# [Required work]
Copy the entries below word for word, from the very start down through the line containing "that he put in his bag.", and include both ends.

.....

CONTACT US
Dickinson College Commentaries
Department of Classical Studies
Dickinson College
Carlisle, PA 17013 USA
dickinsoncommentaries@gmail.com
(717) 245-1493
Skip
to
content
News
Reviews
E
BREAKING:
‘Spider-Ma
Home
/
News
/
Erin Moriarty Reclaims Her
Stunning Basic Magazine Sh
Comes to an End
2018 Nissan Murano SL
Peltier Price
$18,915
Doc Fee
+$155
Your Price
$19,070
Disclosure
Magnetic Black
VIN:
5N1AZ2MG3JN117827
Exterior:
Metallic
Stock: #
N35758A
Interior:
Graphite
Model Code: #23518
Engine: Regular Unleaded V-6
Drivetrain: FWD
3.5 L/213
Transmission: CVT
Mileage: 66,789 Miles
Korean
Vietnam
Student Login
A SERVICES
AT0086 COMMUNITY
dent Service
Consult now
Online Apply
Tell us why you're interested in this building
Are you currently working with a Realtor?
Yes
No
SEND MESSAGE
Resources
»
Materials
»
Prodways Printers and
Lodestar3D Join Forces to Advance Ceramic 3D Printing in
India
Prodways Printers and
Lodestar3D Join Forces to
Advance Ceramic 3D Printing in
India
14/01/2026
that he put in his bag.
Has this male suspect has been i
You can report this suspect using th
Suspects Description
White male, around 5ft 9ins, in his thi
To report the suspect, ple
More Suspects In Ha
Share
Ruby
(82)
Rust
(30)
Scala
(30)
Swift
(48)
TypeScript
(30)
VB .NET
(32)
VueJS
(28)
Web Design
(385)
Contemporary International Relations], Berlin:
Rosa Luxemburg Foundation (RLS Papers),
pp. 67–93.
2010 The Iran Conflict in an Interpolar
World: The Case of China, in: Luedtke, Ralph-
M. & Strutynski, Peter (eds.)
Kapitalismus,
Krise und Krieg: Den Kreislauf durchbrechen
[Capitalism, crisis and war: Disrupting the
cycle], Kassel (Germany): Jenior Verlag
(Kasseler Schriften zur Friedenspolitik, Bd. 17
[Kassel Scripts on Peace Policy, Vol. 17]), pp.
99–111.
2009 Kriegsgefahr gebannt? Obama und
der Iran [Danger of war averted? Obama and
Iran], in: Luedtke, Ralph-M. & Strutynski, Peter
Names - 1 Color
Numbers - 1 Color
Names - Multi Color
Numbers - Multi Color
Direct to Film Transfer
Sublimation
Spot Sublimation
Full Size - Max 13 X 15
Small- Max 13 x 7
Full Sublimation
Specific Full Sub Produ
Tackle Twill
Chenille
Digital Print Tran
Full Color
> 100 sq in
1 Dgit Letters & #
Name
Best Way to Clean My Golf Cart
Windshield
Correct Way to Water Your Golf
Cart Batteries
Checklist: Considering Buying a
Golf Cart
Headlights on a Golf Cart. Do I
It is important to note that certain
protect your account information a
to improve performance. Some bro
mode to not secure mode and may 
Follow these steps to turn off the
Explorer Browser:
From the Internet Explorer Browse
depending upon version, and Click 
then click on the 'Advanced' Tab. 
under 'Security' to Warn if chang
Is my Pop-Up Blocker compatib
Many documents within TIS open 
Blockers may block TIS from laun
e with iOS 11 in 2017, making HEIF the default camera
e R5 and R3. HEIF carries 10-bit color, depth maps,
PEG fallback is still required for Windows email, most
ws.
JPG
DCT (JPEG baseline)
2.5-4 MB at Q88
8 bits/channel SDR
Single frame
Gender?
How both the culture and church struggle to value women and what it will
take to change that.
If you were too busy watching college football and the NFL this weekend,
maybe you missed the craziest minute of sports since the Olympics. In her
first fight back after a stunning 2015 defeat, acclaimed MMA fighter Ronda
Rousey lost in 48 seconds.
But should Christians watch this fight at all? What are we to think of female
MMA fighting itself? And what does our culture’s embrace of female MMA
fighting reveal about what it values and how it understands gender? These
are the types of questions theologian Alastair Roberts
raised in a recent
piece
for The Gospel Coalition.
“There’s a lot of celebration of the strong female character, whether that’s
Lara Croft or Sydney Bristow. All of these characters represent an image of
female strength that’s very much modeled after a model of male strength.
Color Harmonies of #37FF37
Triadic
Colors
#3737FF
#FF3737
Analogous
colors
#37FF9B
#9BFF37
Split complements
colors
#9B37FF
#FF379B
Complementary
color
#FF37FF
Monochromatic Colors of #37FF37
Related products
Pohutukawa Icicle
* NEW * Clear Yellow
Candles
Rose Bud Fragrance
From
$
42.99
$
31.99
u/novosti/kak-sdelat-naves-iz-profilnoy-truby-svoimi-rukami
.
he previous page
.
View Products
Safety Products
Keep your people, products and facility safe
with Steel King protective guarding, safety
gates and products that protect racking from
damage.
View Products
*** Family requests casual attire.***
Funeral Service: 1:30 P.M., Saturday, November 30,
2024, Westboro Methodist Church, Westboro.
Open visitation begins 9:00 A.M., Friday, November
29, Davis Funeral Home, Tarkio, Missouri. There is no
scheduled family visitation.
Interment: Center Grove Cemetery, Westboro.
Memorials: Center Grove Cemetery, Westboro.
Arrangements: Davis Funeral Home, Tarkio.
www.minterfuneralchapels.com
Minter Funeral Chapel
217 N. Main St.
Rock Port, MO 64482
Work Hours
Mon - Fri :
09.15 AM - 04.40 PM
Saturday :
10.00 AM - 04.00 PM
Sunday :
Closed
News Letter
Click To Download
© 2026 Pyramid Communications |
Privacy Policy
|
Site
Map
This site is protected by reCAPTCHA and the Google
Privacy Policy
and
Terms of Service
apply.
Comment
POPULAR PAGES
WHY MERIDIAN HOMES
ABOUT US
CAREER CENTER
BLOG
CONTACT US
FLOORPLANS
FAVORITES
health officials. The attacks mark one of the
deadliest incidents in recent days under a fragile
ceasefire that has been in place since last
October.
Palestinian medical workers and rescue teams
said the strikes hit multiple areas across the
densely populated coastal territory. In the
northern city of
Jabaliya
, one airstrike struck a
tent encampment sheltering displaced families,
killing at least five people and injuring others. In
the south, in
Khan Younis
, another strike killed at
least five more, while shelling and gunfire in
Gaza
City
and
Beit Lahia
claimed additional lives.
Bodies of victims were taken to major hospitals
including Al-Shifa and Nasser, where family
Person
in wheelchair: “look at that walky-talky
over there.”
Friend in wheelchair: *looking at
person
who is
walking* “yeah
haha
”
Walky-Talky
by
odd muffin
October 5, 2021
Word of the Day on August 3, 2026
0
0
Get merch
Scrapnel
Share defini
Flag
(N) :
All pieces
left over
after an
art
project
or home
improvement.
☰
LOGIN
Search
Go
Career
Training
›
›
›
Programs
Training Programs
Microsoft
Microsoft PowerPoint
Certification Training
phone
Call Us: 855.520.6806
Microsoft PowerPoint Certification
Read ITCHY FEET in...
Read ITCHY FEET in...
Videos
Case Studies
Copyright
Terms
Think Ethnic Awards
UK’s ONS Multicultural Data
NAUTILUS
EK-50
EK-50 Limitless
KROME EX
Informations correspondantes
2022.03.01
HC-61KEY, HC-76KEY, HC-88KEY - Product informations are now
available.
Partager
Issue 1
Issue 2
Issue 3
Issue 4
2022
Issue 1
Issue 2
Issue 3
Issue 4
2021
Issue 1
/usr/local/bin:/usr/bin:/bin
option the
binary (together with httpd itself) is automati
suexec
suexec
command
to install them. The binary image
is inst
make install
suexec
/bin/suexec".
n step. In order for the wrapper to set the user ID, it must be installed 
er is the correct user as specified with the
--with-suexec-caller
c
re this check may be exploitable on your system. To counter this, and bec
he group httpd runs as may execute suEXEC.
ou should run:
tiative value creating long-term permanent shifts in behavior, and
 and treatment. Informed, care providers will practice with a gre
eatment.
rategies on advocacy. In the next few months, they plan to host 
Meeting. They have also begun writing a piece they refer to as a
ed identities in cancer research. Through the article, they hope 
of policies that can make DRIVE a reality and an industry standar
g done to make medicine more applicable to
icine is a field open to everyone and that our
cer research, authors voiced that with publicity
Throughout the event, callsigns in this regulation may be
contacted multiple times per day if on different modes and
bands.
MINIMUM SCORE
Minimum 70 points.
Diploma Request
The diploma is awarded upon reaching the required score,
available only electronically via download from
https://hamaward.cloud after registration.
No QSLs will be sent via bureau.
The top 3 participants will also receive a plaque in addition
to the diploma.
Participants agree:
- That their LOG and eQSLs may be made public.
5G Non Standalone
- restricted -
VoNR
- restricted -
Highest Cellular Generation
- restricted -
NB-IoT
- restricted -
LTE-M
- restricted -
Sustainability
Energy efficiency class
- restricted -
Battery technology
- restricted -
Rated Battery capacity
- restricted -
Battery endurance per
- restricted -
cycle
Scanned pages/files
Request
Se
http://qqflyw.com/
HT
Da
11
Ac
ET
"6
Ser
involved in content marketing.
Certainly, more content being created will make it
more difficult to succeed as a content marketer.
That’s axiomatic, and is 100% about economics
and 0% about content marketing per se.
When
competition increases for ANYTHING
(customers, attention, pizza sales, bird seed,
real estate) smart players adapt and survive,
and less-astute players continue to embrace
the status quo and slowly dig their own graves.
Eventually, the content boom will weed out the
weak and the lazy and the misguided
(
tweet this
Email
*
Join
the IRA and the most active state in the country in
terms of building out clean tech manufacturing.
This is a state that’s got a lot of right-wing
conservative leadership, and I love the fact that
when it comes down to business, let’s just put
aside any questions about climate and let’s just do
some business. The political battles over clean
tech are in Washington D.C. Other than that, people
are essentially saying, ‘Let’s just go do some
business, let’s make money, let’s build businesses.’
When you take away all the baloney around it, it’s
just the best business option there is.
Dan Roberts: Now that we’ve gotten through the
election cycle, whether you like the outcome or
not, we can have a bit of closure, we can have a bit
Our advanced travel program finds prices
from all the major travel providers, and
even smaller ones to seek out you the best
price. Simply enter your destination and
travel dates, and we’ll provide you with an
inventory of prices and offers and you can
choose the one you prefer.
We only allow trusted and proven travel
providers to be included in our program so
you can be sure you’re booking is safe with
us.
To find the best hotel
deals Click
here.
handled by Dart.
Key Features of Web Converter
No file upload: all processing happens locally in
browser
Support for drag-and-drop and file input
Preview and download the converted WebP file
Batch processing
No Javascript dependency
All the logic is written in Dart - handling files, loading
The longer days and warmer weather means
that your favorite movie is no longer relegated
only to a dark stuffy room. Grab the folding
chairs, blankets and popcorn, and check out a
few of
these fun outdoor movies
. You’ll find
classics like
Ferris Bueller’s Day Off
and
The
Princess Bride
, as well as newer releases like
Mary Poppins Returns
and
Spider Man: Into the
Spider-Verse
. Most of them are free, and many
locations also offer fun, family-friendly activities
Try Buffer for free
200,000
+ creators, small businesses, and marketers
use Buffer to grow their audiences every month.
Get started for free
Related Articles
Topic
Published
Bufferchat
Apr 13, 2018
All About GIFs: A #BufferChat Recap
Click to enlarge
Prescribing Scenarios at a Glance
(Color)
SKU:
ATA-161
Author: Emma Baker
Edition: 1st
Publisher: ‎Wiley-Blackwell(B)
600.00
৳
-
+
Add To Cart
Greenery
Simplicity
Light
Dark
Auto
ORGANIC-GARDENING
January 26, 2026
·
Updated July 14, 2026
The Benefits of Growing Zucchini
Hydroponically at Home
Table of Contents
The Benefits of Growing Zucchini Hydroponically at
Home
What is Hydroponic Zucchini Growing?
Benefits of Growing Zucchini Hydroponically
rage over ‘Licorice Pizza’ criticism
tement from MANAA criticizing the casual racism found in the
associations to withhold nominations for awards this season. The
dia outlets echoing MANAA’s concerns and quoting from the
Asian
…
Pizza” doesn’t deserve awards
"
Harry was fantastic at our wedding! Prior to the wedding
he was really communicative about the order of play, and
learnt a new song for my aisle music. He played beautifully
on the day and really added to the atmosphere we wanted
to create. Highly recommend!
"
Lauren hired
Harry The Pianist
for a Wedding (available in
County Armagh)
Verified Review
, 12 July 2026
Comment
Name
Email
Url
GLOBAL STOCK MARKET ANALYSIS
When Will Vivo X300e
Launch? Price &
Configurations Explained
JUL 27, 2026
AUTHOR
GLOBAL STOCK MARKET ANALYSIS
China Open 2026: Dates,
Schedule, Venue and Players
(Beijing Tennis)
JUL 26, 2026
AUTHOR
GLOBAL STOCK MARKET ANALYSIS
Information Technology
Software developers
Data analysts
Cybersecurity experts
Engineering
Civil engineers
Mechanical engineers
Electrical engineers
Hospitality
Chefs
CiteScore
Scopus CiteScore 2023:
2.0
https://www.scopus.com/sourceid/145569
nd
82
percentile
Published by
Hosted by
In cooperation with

.....

# [Answer space]
CONTACT US
Dickinson College Commentaries
Department of Classical Studies
Dickinson College
Carlisle, PA 17013 USA
dickinsoncommentaries@gmail.com
(717) 245-1493
Skip
to
content
News
Reviews
E
BREAKING:
‘Spider-Ma
Home
/
News
/
Erin Moriarty Reclaims Her
Stunning Basic Magazine Sh
Comes to an End
2018 Nissan Murano SL
Peltier Price
$18,915
Doc Fee
+$155
Your Price
$19,070
Disclosure
Magnetic Black
VIN:
5N1AZ2MG3JN117827
Exterior:
Metallic
Stock: #
N35758A
Interior:
Graphite
Model Code: #23518
Engine: Regular Unleaded V-6
Drivetrain: FWD
3.5 L/213
Transmission: CVT
Mileage: 66,789 Miles
Korean
Vietnam
Student Login
A SERVICES
AT0086 COMMUNITY
dent Service
Consult now
Online Apply
Tell us why you're interested in this building
Are you currently working with a Realtor?
Yes
No
SEND MESSAGE
Resources
»
Materials
»
Prodways Printers and
Lodestar3D Join Forces to Advance Ceramic 3D Printing in
India
Prodways Printers and
Lodestar3D Join Forces to
Advance Ceramic 3D Printing in
India
14/01/2026
that he put in his bag.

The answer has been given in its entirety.